Né le 1er août 1936 à Oran (Algérie), celui qui s’appelle alors Yves-Mathieu Saint-Laurent a connu la gloire très jeune, dès son premier défilé chez Christian Dior à qui il avait succédé après le décès brutal du maître en 1957.
En 1961, il crée sa propre maison avec Pierre Bergé. Ensemble, le premier à la création, le second à la gestion, ils vont bâtir une griffe qui symbolise toujours l’élégance française. Ancré dans son temps, Yves Saint-Laurent donnera aux femmes une nouvelle liberté en modernisant la couture et créant un prêt-à-porter - une nouveauté pour un couturier - puisé dans le vestiaire masculin : caban, saharienne, tailleur-pantalon et bien sûr smoking, porté par exemple avec une blouse très transparente, autre emblème Saint Laurent.
Grand collectionneur d’art, féru d’opéra et de théâtre, Yves Saint Laurent a multiplié les inspirations - de Picasso à Van Gogh en passant par le Pop Art, de l’Afrique à la Russie ou encore à la littérature avec Shakespeare.

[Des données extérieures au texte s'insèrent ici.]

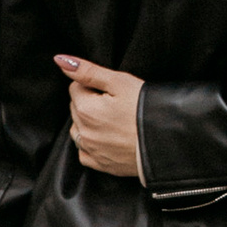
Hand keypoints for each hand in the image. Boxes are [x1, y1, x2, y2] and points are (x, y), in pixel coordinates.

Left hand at [58, 53, 144, 177]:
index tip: (112, 90)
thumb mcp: (120, 82)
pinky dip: (92, 144)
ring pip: (79, 130)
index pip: (76, 88)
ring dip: (89, 123)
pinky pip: (85, 152)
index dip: (94, 85)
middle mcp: (82, 132)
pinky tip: (109, 138)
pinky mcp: (101, 165)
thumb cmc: (146, 109)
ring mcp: (91, 150)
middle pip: (76, 108)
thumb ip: (88, 71)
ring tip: (114, 120)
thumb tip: (60, 61)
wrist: (166, 143)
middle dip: (91, 103)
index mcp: (84, 109)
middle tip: (117, 103)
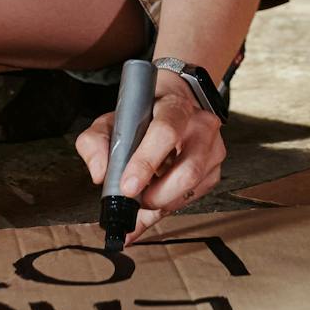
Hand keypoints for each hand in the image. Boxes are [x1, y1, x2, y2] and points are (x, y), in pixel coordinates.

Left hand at [75, 74, 224, 243]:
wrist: (172, 106)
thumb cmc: (142, 116)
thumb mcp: (111, 122)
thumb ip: (95, 144)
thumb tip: (100, 175)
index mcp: (175, 107)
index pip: (165, 133)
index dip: (146, 162)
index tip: (128, 186)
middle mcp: (201, 126)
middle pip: (188, 169)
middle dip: (158, 194)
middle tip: (136, 199)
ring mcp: (213, 149)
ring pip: (193, 187)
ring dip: (164, 201)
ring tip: (145, 196)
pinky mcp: (215, 170)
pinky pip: (195, 197)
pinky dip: (172, 203)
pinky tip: (160, 193)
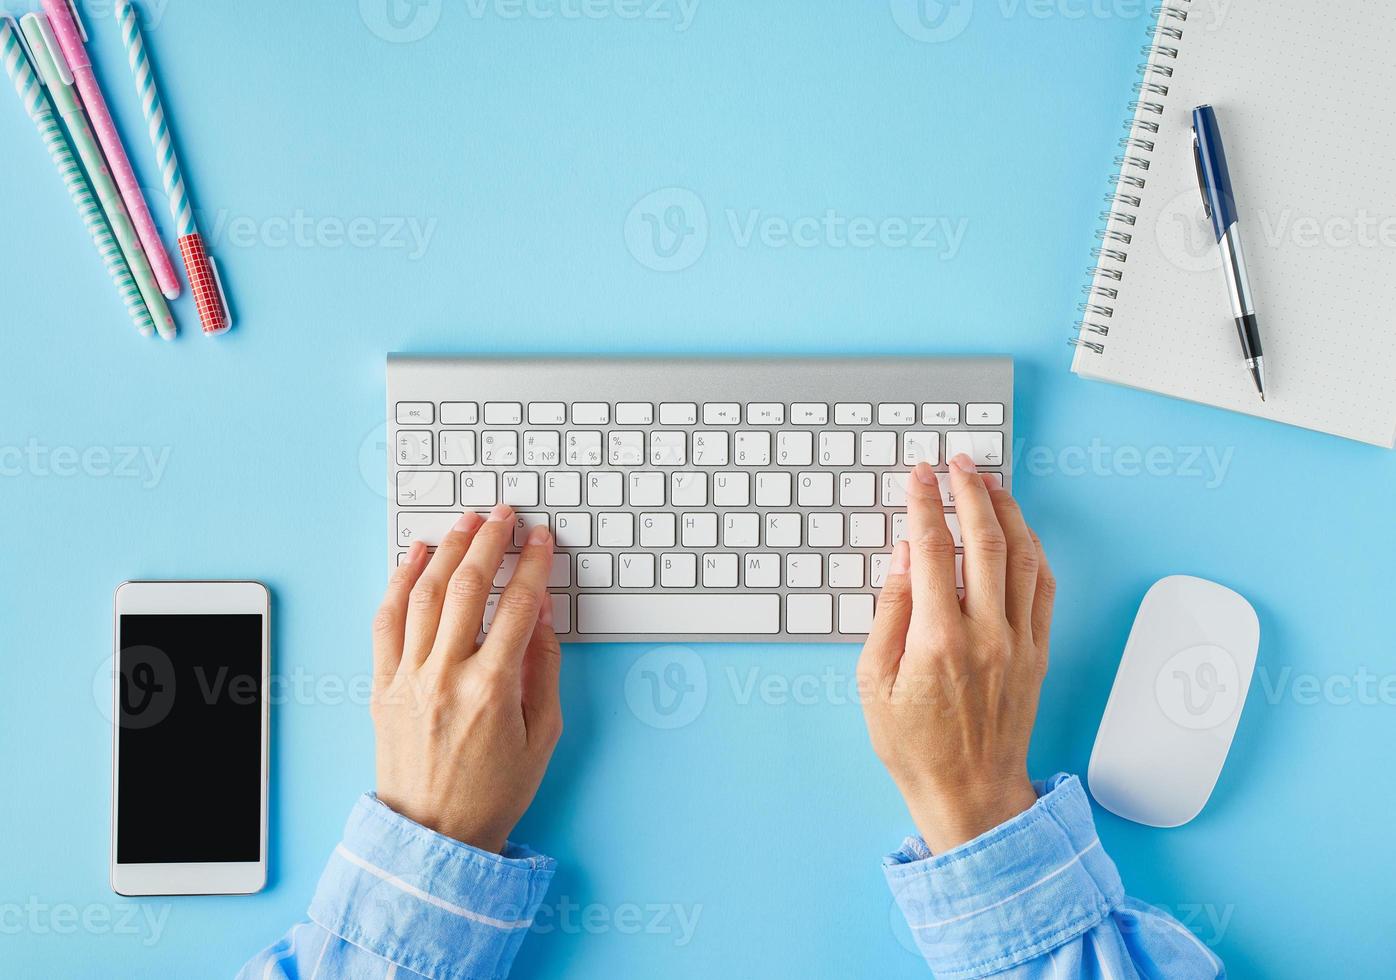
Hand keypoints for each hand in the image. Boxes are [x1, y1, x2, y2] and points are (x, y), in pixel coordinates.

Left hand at [371, 504, 562, 853]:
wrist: (434, 837)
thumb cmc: (493, 792)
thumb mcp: (542, 734)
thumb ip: (543, 668)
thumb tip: (539, 612)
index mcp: (493, 689)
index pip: (517, 605)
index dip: (532, 564)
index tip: (541, 540)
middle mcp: (447, 675)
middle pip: (468, 587)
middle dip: (490, 541)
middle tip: (504, 515)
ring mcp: (408, 678)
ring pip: (425, 594)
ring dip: (447, 550)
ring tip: (465, 523)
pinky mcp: (382, 685)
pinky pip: (386, 621)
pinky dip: (399, 582)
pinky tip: (415, 556)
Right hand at [858, 456, 1054, 853]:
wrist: (968, 792)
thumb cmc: (913, 744)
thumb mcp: (872, 682)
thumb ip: (889, 613)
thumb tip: (903, 558)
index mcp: (937, 640)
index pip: (932, 550)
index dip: (924, 505)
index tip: (919, 476)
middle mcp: (985, 634)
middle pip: (984, 541)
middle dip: (970, 492)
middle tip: (958, 463)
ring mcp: (1018, 643)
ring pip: (1021, 557)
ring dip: (1007, 512)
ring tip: (991, 483)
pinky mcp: (1038, 654)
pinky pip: (1043, 589)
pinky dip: (1033, 552)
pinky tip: (1021, 533)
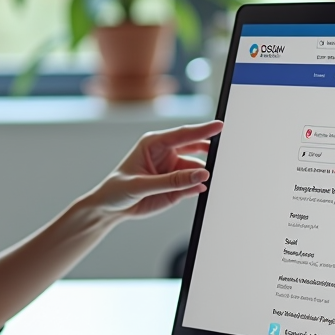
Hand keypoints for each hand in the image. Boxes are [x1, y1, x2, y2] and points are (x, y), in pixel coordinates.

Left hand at [87, 120, 222, 219]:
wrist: (110, 208)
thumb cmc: (117, 189)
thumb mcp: (141, 185)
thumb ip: (172, 182)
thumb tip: (200, 175)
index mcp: (154, 144)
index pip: (183, 134)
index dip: (202, 130)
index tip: (219, 126)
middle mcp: (166, 154)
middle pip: (194, 147)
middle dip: (210, 148)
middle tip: (224, 151)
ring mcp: (173, 170)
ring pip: (197, 168)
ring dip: (205, 172)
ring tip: (212, 176)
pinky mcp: (177, 186)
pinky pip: (194, 184)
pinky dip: (200, 185)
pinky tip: (202, 188)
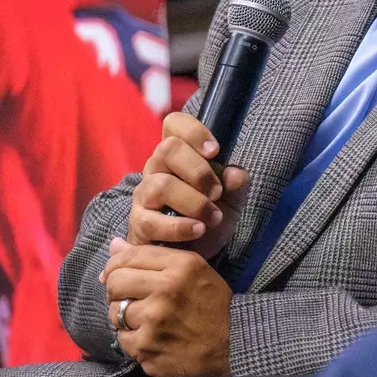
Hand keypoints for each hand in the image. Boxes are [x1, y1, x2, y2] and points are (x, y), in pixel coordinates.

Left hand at [101, 239, 232, 375]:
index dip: (116, 265)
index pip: (129, 256)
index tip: (118, 273)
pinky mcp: (146, 346)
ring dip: (125, 316)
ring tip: (146, 320)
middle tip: (131, 297)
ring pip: (115, 311)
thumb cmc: (213, 306)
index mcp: (181, 266)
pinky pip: (122, 337)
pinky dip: (132, 338)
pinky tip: (151, 338)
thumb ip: (154, 256)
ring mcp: (154, 320)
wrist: (232, 347)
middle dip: (118, 290)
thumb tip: (114, 244)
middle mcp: (166, 289)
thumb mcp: (194, 271)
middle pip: (115, 282)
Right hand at [127, 112, 249, 259]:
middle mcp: (156, 169)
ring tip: (213, 217)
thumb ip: (237, 185)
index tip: (215, 150)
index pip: (174, 124)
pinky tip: (198, 230)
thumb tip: (235, 174)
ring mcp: (144, 195)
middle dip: (199, 171)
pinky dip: (179, 226)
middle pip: (167, 149)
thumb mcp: (232, 200)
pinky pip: (152, 221)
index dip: (193, 131)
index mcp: (177, 154)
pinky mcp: (139, 223)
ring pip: (161, 185)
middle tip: (218, 192)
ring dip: (194, 202)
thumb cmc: (209, 216)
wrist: (192, 252)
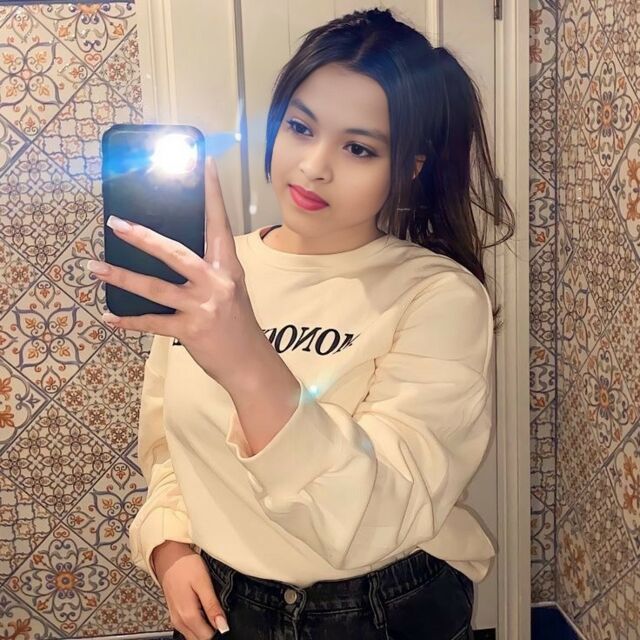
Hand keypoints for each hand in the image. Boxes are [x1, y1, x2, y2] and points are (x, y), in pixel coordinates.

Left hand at [88, 156, 263, 383]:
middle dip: (143, 237)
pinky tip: (109, 316)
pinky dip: (129, 320)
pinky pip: (153, 322)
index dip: (211, 193)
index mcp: (229, 267)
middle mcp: (217, 282)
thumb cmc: (238, 324)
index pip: (218, 223)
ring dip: (122, 276)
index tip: (202, 163)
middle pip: (175, 252)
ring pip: (156, 287)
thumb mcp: (231, 289)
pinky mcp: (191, 330)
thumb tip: (170, 252)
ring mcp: (204, 307)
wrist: (250, 363)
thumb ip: (208, 270)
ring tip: (95, 267)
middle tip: (115, 223)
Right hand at [154, 544, 229, 638]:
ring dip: (205, 630)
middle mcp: (179, 622)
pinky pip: (188, 629)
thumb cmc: (186, 566)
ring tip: (213, 613)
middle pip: (199, 639)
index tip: (227, 624)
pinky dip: (198, 626)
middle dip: (212, 632)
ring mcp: (176, 620)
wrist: (168, 557)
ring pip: (193, 636)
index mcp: (188, 615)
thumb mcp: (203, 582)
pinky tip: (204, 612)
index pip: (207, 638)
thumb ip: (212, 606)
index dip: (220, 632)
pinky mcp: (175, 615)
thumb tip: (222, 626)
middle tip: (221, 618)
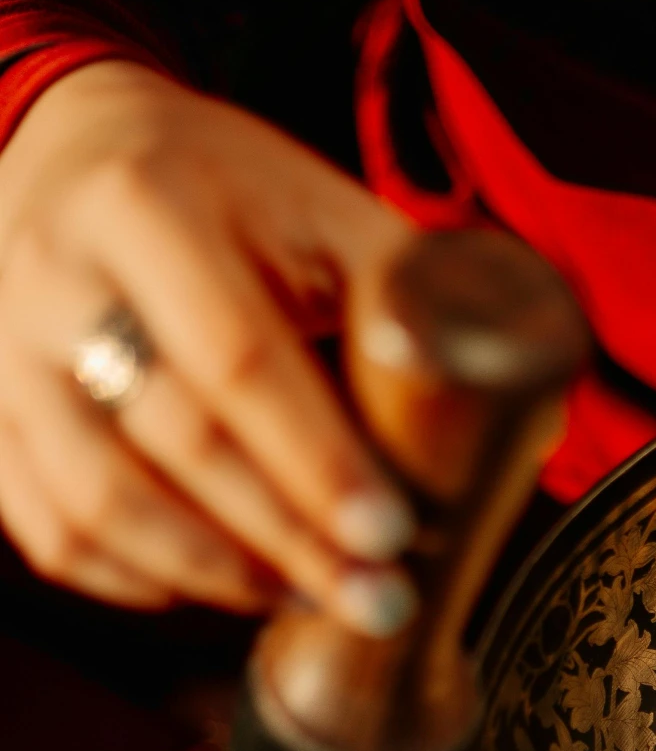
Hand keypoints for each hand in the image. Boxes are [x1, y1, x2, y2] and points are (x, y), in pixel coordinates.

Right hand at [0, 61, 419, 623]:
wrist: (72, 152)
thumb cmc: (225, 193)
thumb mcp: (314, 204)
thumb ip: (399, 294)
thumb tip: (510, 399)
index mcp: (148, 204)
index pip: (236, 357)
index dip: (315, 459)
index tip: (389, 533)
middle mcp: (55, 275)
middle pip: (174, 441)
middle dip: (287, 539)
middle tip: (376, 598)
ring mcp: (4, 353)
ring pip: (99, 503)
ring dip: (215, 574)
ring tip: (305, 596)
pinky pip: (51, 532)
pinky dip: (137, 582)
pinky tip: (216, 591)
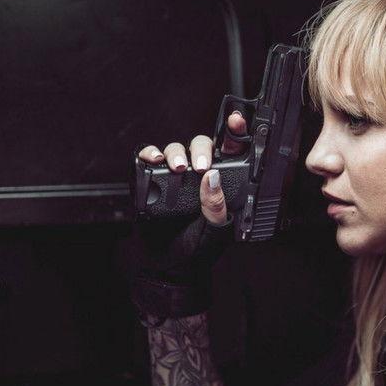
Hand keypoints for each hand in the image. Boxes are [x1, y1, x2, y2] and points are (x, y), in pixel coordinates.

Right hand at [130, 111, 248, 317]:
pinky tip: (156, 160)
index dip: (234, 134)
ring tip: (177, 168)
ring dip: (176, 153)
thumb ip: (216, 206)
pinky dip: (150, 153)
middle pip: (201, 145)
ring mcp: (175, 177)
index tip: (236, 121)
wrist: (167, 264)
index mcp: (221, 184)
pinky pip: (149, 157)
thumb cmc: (196, 248)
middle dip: (202, 149)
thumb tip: (212, 178)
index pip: (230, 153)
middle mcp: (198, 176)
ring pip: (176, 148)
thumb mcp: (214, 231)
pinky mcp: (152, 179)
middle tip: (200, 166)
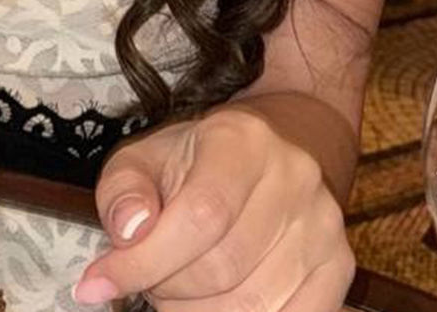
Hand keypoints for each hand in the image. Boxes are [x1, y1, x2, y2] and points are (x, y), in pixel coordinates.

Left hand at [76, 108, 353, 311]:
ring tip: (178, 293)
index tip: (98, 285)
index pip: (199, 216)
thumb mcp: (147, 157)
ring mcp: (323, 226)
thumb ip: (124, 192)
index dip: (145, 261)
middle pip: (223, 268)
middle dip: (168, 289)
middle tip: (148, 282)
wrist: (279, 146)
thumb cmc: (200, 159)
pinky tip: (214, 308)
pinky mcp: (337, 267)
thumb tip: (128, 233)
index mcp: (241, 141)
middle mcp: (293, 178)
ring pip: (253, 305)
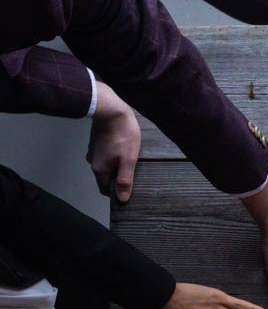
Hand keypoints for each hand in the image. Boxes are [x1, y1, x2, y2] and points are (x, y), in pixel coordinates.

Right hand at [87, 82, 140, 202]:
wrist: (111, 109)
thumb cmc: (123, 135)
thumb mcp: (128, 159)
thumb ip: (125, 179)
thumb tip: (122, 199)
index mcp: (99, 169)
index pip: (105, 189)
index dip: (116, 192)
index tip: (129, 190)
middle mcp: (92, 162)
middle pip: (105, 177)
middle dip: (117, 179)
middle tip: (134, 174)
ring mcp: (93, 151)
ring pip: (105, 165)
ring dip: (116, 166)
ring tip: (131, 162)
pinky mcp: (96, 142)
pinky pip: (105, 155)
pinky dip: (113, 157)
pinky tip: (123, 151)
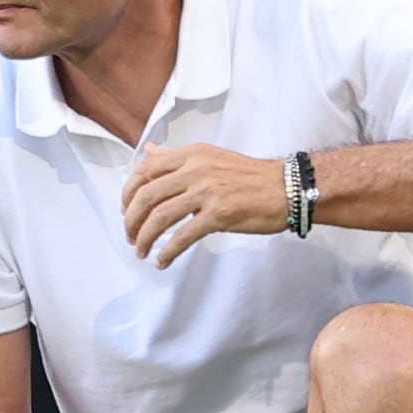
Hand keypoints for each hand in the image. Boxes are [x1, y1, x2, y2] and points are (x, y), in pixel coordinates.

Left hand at [121, 142, 291, 266]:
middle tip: (131, 236)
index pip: (145, 170)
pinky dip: (167, 252)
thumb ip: (178, 157)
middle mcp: (195, 169)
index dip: (128, 193)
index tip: (126, 210)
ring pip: (159, 217)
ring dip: (145, 238)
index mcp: (192, 154)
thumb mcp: (210, 157)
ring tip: (141, 251)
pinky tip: (162, 261)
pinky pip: (182, 237)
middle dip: (131, 220)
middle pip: (146, 196)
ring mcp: (206, 192)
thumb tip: (151, 151)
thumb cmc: (251, 176)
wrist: (286, 188)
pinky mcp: (219, 215)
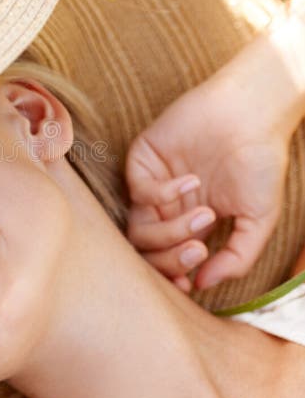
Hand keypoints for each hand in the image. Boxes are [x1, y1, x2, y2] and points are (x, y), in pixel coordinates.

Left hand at [126, 64, 290, 290]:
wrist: (254, 114)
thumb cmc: (260, 161)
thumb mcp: (258, 218)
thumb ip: (237, 257)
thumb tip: (202, 283)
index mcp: (190, 222)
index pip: (166, 260)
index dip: (172, 276)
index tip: (189, 284)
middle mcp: (168, 206)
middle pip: (147, 250)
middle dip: (170, 259)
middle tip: (199, 251)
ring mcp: (153, 183)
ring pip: (138, 227)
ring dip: (169, 232)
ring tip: (204, 216)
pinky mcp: (143, 159)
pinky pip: (137, 191)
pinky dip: (162, 194)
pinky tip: (192, 182)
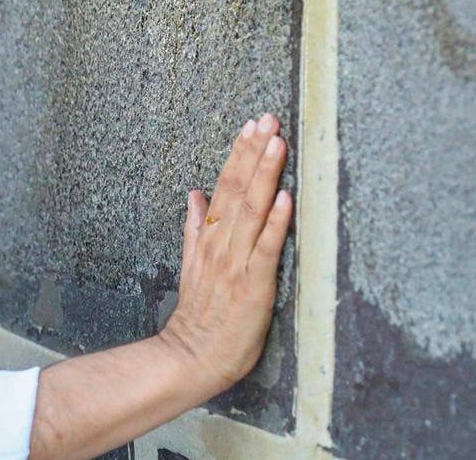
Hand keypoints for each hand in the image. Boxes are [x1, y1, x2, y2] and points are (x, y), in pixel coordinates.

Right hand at [158, 113, 292, 396]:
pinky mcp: (253, 284)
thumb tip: (194, 194)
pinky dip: (275, 222)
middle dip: (254, 151)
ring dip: (264, 174)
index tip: (251, 124)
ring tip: (277, 143)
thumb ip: (194, 228)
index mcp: (209, 237)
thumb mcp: (190, 265)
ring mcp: (236, 262)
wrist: (191, 356)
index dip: (239, 153)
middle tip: (268, 118)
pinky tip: (284, 198)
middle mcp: (222, 243)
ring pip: (251, 209)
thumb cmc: (199, 316)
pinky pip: (265, 248)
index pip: (224, 185)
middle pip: (237, 188)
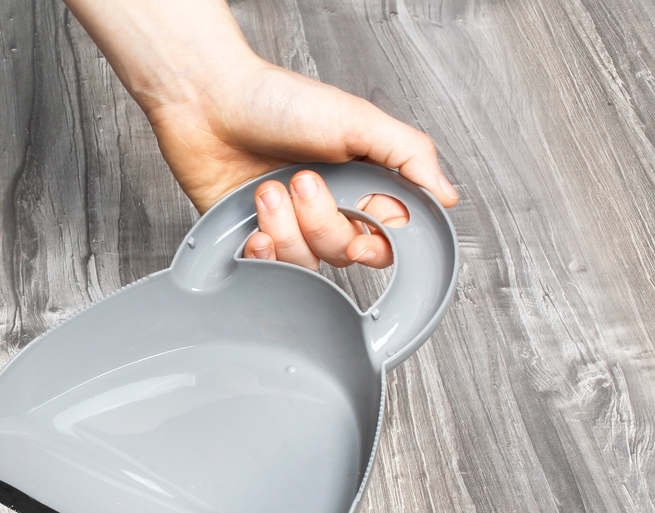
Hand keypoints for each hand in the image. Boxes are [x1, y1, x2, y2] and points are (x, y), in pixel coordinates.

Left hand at [146, 61, 458, 269]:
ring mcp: (287, 224)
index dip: (380, 239)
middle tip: (302, 179)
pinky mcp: (249, 235)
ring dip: (286, 229)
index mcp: (358, 180)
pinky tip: (255, 227)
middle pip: (345, 251)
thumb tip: (445, 194)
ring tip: (267, 189)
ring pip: (306, 263)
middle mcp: (325, 206)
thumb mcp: (357, 119)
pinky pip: (266, 270)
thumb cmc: (277, 100)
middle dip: (322, 221)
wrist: (208, 100)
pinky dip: (263, 253)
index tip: (366, 228)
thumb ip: (408, 155)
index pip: (388, 233)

Régulièrement, le couturier a créé l’événement ou fait scandale, comme en 1971 avec sa collection inspirée des années 1940 et en posant nu pour le lancement d'un parfum ou en 1977 en lançant « Opium ». « Je me suis toujours élevé contre les fantasmes de certains qui satisfont leur ego à travers la mode. J’ai au contraire toujours voulu me mettre au service des femmes. J’ai voulu les accompagner dans ce grand mouvement de libération que connut le siècle dernier », avait dit Yves Saint Laurent lors de l’annonce de ses adieux à la haute couture en 2002.
Devant la presse, le couturier à la timidité maladive avait avoué avoir connu dans sa vie « la peur et la terrible solitude. Les faux amis que sont les tranquillisants et les stupéfiants. La prison de la dépression et celle des maisons de santé ».
La maison Saint Laurent sera vendue deux fois : en 1993 à Elf-Sanofi et en 1999 au groupe Gucci, filiale du groupe français PPR, qui a scindé la griffe en deux entités, la haute couture étant préservée au 5 avenue Marceau où Yves Saint Laurent créera ses modèles jusqu’en 2002. Cette année là et pour ses adieux, il a présenté au centre Georges Pompidou, à Paris, un défilé rétrospective de 40 ans de création à la fin duquel il a été ovationné.
Hommages
Pierre Bergé, qui a cofondé et dirigé pendant 40 ans la griffe YSL, s’est déclaré « bouleversé ». Pour lui, Yves Saint Laurent a « accompagné l’évolution des femmes ». « Il savait parfaitement qu’il avait révolutionné la haute couture, l’importance qu’il a occupée dans la deuxième partie du XXe siècle », a-t-il dit.
Le président de la République a salué la mémoire du couturier en affirmant qu’avec lui « disparaît un des plus grands noms de la mode, le premier à élever la haute couture au rang d’un art en lui assurant un rayonnement planétaire ».
Le Premier ministre a salué en lui un « créateur exceptionnel qui a profondément marqué l’histoire de la Haute Couture ».
Pour la ministre de la Culture Christine Albanel, il « était et restera un grand créateur, inventeur d’une femme moderne vêtue d’étoffes de lumière, de séduction et de désir ».